I know a local furniture company who fumed walnut with some success for a bedroom suite.

When I made this bed 
http://homepage.ntlworld.com/steve.maskery/oakbed.html
I put the pieces in the garden shed (much closer to the neighbours than our house  ) and sealed the door and windows with parcel tape for a week

Cheers
Steve


----------



## DaveL (8 Jun 2004)

Steve,

Hope you don't mind but you add an extra L to that url, the bed can be seen at 
http://homepage.ntlworld.com/steve.maskery/oakbed.htm

and very nice it is too


----------



## Steve Maskery (8 Jun 2004)

Yes, Thanks Dave.
My webpages are all cloaked, so I can't easily cut-and-paste URLs.

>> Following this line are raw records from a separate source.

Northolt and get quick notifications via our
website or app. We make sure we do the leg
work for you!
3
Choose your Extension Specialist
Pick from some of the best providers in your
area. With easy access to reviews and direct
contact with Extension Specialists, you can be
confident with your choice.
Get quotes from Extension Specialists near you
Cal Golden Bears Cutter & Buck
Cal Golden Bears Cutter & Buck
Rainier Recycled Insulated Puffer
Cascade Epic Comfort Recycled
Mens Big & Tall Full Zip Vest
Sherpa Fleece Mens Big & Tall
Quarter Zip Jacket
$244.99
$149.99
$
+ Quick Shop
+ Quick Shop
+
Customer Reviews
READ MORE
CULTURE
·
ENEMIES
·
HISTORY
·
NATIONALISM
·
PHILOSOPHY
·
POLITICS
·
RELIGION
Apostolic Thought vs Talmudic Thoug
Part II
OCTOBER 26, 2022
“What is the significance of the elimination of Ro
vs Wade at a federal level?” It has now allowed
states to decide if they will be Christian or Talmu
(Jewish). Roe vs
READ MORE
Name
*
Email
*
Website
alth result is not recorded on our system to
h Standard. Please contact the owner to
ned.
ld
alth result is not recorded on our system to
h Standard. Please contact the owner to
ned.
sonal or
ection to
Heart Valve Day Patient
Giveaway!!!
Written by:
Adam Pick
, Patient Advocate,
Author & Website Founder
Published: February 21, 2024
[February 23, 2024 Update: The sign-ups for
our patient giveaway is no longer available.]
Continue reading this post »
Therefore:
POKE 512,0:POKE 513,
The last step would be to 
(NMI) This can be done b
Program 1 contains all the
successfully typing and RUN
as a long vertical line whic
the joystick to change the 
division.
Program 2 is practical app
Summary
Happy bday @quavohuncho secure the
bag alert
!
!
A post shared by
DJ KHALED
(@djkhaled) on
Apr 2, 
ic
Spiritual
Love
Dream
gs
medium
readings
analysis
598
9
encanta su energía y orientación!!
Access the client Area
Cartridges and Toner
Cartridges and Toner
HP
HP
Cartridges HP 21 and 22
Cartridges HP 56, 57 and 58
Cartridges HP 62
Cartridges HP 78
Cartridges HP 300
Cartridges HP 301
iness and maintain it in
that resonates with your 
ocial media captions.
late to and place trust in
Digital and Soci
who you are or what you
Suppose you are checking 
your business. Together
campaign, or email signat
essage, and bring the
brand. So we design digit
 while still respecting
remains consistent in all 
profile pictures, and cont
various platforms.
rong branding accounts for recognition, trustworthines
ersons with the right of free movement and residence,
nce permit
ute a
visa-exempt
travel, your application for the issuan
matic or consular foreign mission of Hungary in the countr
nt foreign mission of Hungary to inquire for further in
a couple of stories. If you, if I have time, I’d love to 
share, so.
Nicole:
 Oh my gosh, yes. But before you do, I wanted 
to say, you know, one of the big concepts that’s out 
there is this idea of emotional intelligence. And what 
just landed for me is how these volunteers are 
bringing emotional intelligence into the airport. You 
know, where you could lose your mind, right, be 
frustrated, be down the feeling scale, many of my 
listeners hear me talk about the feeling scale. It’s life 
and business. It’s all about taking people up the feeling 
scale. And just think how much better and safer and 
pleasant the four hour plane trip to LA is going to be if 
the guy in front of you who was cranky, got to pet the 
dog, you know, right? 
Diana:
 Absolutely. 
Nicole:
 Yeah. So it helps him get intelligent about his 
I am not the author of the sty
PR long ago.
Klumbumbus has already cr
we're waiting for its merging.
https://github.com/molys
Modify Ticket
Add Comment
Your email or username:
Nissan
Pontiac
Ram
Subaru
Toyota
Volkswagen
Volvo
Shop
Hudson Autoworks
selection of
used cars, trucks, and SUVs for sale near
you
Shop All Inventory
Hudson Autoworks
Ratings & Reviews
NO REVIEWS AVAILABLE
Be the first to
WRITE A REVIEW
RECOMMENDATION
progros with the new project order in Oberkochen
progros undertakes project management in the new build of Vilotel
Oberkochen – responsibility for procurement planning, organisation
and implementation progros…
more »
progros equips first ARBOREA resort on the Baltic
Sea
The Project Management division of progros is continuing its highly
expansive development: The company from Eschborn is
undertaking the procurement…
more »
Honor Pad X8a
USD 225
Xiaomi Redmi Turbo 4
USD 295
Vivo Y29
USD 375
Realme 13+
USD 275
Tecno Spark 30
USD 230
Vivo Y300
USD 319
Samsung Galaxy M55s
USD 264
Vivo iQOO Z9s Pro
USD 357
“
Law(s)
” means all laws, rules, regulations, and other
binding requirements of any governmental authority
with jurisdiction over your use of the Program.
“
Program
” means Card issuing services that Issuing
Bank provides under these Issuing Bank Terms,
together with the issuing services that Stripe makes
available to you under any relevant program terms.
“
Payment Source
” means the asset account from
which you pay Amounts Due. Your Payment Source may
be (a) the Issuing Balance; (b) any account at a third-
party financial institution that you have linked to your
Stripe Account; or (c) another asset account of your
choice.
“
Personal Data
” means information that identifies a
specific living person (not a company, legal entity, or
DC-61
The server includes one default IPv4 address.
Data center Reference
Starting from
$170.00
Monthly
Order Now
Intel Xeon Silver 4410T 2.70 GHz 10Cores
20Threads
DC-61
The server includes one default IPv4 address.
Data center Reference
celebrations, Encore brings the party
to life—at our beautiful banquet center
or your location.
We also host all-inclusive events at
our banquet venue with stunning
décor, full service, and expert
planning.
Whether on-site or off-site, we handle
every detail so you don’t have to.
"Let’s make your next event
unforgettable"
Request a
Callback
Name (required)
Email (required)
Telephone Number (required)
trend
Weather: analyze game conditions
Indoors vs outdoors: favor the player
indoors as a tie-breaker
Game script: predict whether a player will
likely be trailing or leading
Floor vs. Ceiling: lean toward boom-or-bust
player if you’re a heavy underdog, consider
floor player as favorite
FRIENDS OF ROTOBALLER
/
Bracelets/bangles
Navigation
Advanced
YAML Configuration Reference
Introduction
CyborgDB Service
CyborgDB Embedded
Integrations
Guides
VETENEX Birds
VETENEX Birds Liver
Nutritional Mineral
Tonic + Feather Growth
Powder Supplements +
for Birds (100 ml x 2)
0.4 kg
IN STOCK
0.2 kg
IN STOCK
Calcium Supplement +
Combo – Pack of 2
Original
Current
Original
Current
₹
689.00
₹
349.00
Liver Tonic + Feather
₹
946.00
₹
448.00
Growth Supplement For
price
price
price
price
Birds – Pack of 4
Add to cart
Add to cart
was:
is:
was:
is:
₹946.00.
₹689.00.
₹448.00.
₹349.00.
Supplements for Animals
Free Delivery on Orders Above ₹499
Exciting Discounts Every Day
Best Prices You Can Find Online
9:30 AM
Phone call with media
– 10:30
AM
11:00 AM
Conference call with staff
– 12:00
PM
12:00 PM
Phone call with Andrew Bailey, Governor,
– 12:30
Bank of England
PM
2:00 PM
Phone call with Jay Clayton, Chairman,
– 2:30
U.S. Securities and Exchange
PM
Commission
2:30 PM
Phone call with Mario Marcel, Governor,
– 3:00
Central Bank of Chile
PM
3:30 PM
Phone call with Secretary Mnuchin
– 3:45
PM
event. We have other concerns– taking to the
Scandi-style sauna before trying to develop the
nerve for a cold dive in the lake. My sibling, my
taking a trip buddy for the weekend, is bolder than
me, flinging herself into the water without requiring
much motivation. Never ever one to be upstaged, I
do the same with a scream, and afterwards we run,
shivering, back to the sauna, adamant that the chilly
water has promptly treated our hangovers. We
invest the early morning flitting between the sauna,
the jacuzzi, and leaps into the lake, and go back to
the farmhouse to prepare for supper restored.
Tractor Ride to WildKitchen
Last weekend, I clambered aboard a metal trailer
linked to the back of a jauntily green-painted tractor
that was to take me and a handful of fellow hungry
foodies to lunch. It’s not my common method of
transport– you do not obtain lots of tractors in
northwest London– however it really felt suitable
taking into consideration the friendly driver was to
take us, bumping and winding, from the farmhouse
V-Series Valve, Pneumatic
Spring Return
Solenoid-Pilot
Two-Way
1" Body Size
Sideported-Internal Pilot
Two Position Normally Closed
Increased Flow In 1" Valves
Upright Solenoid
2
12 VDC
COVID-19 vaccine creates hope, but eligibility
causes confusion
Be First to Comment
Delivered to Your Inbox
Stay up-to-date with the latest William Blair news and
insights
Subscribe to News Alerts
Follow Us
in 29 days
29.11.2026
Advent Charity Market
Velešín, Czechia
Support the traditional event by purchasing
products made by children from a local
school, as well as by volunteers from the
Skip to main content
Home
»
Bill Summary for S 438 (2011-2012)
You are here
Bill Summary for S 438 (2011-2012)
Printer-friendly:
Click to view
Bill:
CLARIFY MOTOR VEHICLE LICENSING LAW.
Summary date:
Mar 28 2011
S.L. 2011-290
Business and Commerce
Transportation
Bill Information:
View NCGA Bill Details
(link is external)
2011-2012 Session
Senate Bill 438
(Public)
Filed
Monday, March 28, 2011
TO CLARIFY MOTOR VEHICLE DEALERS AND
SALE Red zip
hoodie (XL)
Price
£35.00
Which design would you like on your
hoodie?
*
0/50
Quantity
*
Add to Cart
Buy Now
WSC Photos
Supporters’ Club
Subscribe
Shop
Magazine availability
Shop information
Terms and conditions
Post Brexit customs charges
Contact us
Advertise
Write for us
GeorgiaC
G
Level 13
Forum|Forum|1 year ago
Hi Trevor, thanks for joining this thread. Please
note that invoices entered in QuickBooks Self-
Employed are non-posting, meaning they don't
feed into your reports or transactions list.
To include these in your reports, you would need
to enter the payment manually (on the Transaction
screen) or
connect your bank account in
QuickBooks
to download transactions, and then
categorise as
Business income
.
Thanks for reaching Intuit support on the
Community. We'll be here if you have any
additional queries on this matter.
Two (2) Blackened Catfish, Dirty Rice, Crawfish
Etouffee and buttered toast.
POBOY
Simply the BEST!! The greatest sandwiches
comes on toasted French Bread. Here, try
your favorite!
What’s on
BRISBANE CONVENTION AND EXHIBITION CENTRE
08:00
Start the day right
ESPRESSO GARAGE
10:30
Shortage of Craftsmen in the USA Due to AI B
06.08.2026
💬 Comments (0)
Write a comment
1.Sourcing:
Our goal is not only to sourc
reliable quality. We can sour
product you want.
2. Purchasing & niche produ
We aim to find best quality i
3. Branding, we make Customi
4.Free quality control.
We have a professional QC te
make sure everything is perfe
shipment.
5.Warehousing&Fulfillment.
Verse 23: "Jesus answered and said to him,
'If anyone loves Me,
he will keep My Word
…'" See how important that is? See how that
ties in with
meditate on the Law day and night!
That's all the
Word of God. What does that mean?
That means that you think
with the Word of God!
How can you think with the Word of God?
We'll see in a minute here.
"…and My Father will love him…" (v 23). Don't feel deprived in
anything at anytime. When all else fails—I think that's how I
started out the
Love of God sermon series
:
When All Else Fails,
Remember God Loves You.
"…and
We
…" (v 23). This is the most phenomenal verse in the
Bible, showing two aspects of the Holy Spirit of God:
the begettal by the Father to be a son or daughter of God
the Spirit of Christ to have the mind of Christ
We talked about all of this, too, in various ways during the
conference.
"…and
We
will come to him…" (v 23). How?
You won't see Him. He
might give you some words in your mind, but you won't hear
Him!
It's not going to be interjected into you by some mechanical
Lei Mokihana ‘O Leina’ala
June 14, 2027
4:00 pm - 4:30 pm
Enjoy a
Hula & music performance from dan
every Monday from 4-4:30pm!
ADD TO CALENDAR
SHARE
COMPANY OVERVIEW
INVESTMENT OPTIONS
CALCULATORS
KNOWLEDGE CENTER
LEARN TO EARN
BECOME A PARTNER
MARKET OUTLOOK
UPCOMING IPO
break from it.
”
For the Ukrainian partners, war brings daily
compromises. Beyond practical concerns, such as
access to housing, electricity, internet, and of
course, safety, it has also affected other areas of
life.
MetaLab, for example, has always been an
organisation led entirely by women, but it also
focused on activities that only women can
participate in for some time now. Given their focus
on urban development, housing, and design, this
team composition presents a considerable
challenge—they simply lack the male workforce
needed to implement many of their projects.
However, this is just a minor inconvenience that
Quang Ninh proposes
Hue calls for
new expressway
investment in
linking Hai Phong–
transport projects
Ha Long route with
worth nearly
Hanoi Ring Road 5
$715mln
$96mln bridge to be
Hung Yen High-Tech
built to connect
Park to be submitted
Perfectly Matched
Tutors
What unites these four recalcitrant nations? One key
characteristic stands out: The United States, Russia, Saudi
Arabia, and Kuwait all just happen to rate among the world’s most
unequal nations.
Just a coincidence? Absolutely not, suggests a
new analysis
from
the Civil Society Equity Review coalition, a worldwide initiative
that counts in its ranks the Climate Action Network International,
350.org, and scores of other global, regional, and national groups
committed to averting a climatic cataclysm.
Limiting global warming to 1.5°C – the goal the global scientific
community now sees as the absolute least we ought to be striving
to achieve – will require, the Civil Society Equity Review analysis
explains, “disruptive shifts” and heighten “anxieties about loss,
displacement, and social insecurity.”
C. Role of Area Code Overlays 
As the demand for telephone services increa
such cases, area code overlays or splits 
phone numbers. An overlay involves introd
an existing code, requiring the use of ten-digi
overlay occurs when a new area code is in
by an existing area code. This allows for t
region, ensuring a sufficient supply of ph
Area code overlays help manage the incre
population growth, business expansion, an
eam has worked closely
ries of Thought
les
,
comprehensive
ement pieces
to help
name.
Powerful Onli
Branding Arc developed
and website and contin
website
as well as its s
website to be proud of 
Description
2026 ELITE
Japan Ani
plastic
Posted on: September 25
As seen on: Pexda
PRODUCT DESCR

I also did a pair of bedside tables to go with it. The clients like it all but decided to put any more expensive-furniture-spend on hold for a year or two. They went to Malta instead. When they came back the house was flooded, ball-cock in the loft. Celings down, carpets sodden and.... bed and bedside tables all OK. PHEW! But every cloud has a silver lining, their wardrobe was ruined and written off, so I have designed one to replace it. Same style as the bedside tables, bow front, qtr sawn English oak. I'm just waiting for the green light. Is this phone working OK?

Cheers
Steve


----------



## DaveL (8 Jun 2004)

Steve,

I hope we will see some pictures of the wardrobe? I went looking on your site for the cabinets and could not find them.  
I have not made anything from oak but love the contrast you have between the fumed frame and the natural panels on the bed.


----------



## Chris Knight (9 Jun 2004)

Steve,
Your bed is absolutely super. Can you tell us how you curved the panels?

Thanks.


----------



## Steve Maskery (9 Jun 2004)

Waterhead
The panels are made from 3 pieces of 3mm birch ply pressed onto a former. A stack of oak plies are pressed in the same way, then ripped to make edging pieces. When these are glued on and trimmed flush, the whole lot is veneered.
They look like solid wood, and I was very pleased with the result.
Fortunately, so was the client!

See GW 147 for more more details.

Cheers
Steve


----------